Open rafis opened 5 years ago
Having the exact same problem (only difference is that i'm on windows 10)...
Hey Apologies for not responding earlier. Let me repro it and get back. Meanwhile did you try other models and do they work?
Thank you for your response. In my end, i'm not facing any issues with the models i've tested (i'm in the middle of testing them all and i'll give a final full report of all the models i face issues with if any...). but if it could help you, i loaded a simple resnet using another method just for testing and i faced the exact same error while loading the FixResNeXt-101 32x48d V2 weights using this ligne of code pretrained_dict=torch.load('ResNeXt101_32x48d.pth',map_location='cpu')['model']

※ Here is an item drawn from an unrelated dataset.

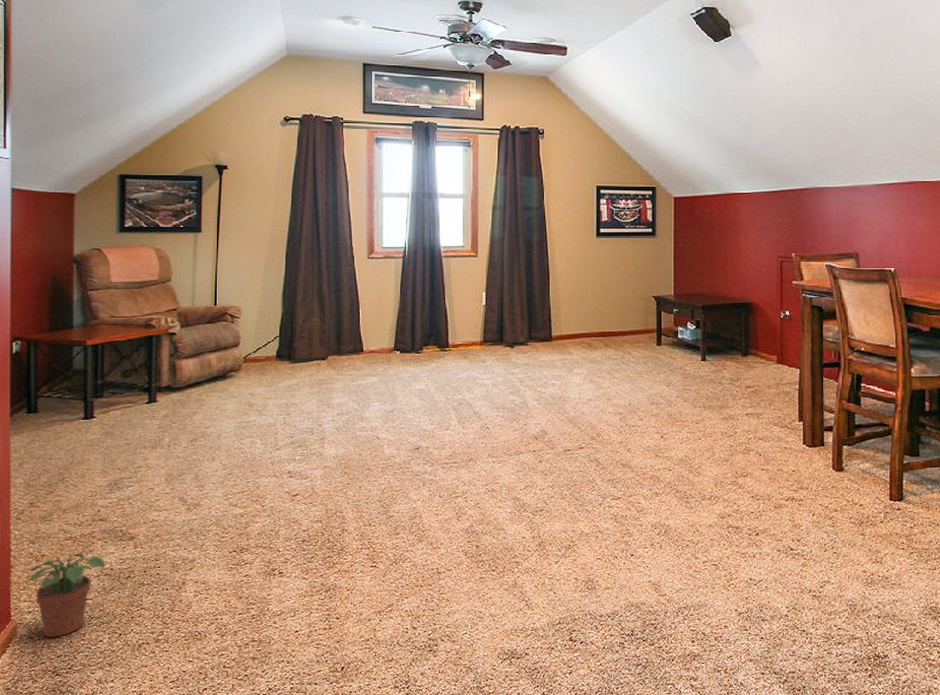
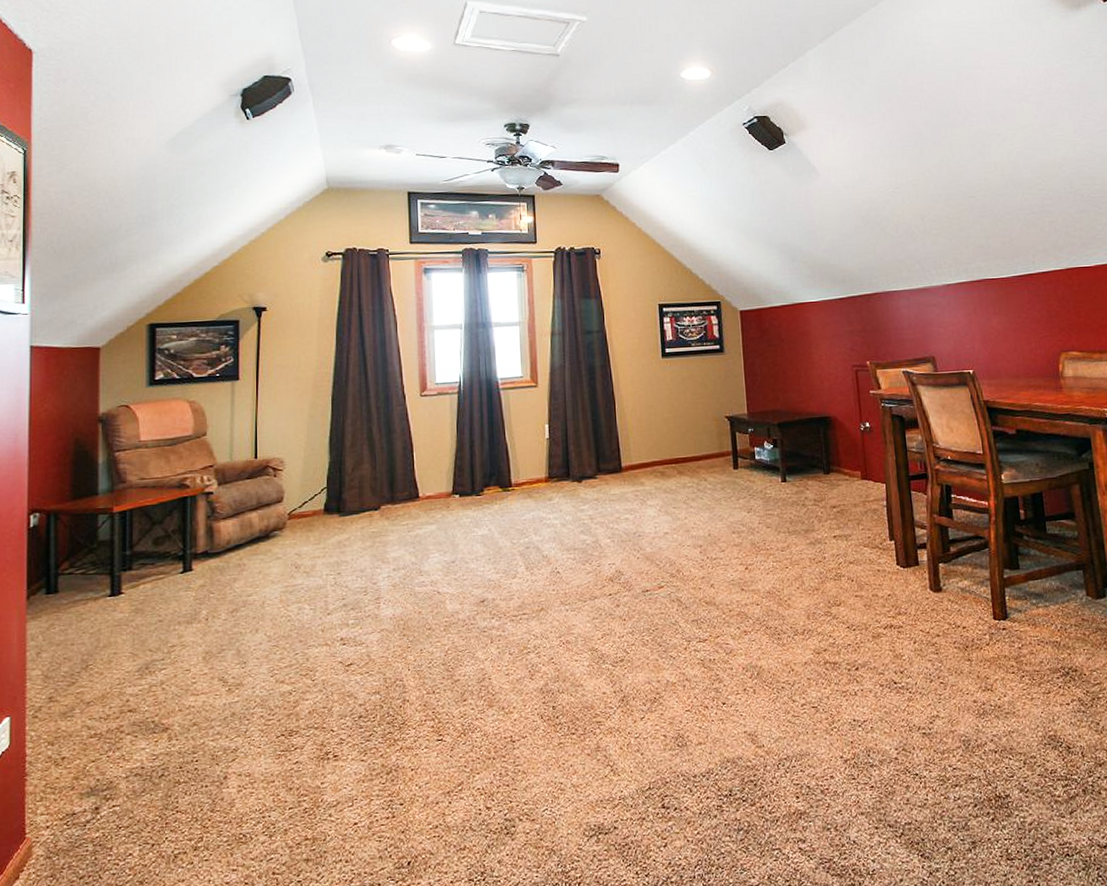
potted plant: present [27,553,105,637] -> none [44,752,135,856]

i'm not reporting the issue here because it's not the repository for but the intersting point is that the same file (torch\serialization.py) and the same lignes are causing this problem (i can post the error msg if you need to). and i solved it using the buffer loading method.
with open('FixResNeXt101_32x48d_v2.pth', 'rb') as f:
---buffer = io.BytesIO(f.read())
pretrained_dict=torch.load(buffer)
just putting this here not sure if it'll help you resolving the issue...
it's worth noting that the resnext101_32x48d_wsl works perfectly on ubuntu (just tested it using VM VirtualBox).
Considering that I randomly see our wsl1 (GHA) pipeline fail, with OSError 22, I assume that this is till broken in 2022
File "/mnt/d/a/ansible-lint/ansible-lint/src/ansiblelint/file_utils.py", line 418, in check_suite_focus=true#step:10:114)
if item.path.is_dir():
File "/usr/lib/python3.9/pathlib.py", line 1422, in is_dir
return S_ISDIR(self.stat().st_mode)
File "/usr/lib/python3.9/pathlib.py", line 1221, in stat
return self._accessor.stat(self)
OSError: [Errno 22] Invalid argument: 'examples/roles/template_lookup/files/a_file'
As you can see the exception comes from python and on a file that is perfectly fine, job runs task under WSL, not windows. It is relatively rare but still occurs.
OS: Windows 7 Python: v3.7.4 PyTorch: v1.2.0 Model: resnext101_32x48d_wsl
maybe because it is biggest pre-trained model (more than 2GB) and maybe because Python has bugs in pickle on Windows?